[[ Records provided, beginning ]]

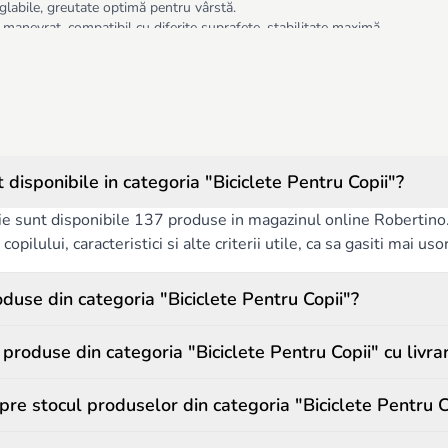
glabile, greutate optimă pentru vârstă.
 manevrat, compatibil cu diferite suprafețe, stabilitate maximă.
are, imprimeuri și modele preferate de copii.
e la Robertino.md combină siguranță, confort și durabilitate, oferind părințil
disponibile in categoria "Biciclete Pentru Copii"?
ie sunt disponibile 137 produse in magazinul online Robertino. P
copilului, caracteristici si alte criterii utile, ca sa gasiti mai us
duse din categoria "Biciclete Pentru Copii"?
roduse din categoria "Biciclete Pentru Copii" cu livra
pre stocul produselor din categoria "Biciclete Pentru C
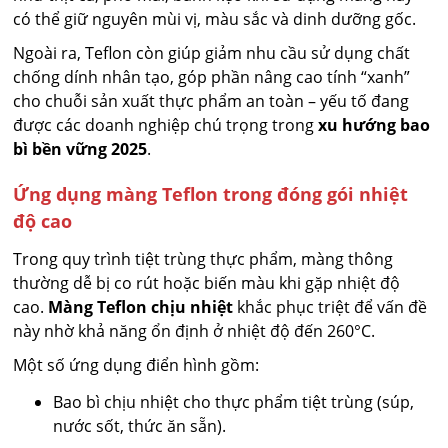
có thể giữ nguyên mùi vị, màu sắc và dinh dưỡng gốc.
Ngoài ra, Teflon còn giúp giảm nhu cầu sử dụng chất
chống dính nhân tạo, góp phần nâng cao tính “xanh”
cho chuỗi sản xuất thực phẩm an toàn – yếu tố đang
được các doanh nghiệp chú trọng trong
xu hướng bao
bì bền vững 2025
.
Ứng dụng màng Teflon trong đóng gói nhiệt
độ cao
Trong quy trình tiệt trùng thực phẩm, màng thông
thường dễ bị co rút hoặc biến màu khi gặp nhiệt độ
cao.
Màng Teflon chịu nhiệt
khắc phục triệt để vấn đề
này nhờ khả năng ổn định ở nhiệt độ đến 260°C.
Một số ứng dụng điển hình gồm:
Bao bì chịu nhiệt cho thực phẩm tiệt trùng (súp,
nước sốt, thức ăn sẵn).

[[ Records provided, end ]]

Exercise goal ▸
Arrange the lines of text read from both entries above as one numbered list, leaving out blank lines and the pictures.

Task response ▸
1. glabile, greutate optimă pentru vârstă.
2.  manevrat, compatibil cu diferite suprafețe, stabilitate maximă.
3. are, imprimeuri și modele preferate de copii.
4. e la Robertino.md combină siguranță, confort și durabilitate, oferind părințil
5. disponibile in categoria "Biciclete Pentru Copii"?
6. ie sunt disponibile 137 produse in magazinul online Robertino. P
7. copilului, caracteristici si alte criterii utile, ca sa gasiti mai us
8. duse din categoria "Biciclete Pentru Copii"?
9. roduse din categoria "Biciclete Pentru Copii" cu livra
10. pre stocul produselor din categoria "Biciclete Pentru C
11. có thể giữ nguyên mùi vị, màu sắc và dinh dưỡng gốc.
12. Ngoài ra, Teflon còn giúp giảm nhu cầu sử dụng chất
13. chống dính nhân tạo, góp phần nâng cao tính “xanh”
14. cho chuỗi sản xuất thực phẩm an toàn – yếu tố đang
15. được các doanh nghiệp chú trọng trong
16. xu hướng bao
17. bì bền vững 2025
18. .
19. Ứng dụng màng Teflon trong đóng gói nhiệt
20. độ cao
21. Trong quy trình tiệt trùng thực phẩm, màng thông
22. thường dễ bị co rút hoặc biến màu khi gặp nhiệt độ
23. cao.
24. Màng Teflon chịu nhiệt
25. khắc phục triệt để vấn đề
26. này nhờ khả năng ổn định ở nhiệt độ đến 260°C.
27. Một số ứng dụng điển hình gồm:
28. Bao bì chịu nhiệt cho thực phẩm tiệt trùng (súp,
29. nước sốt, thức ăn sẵn).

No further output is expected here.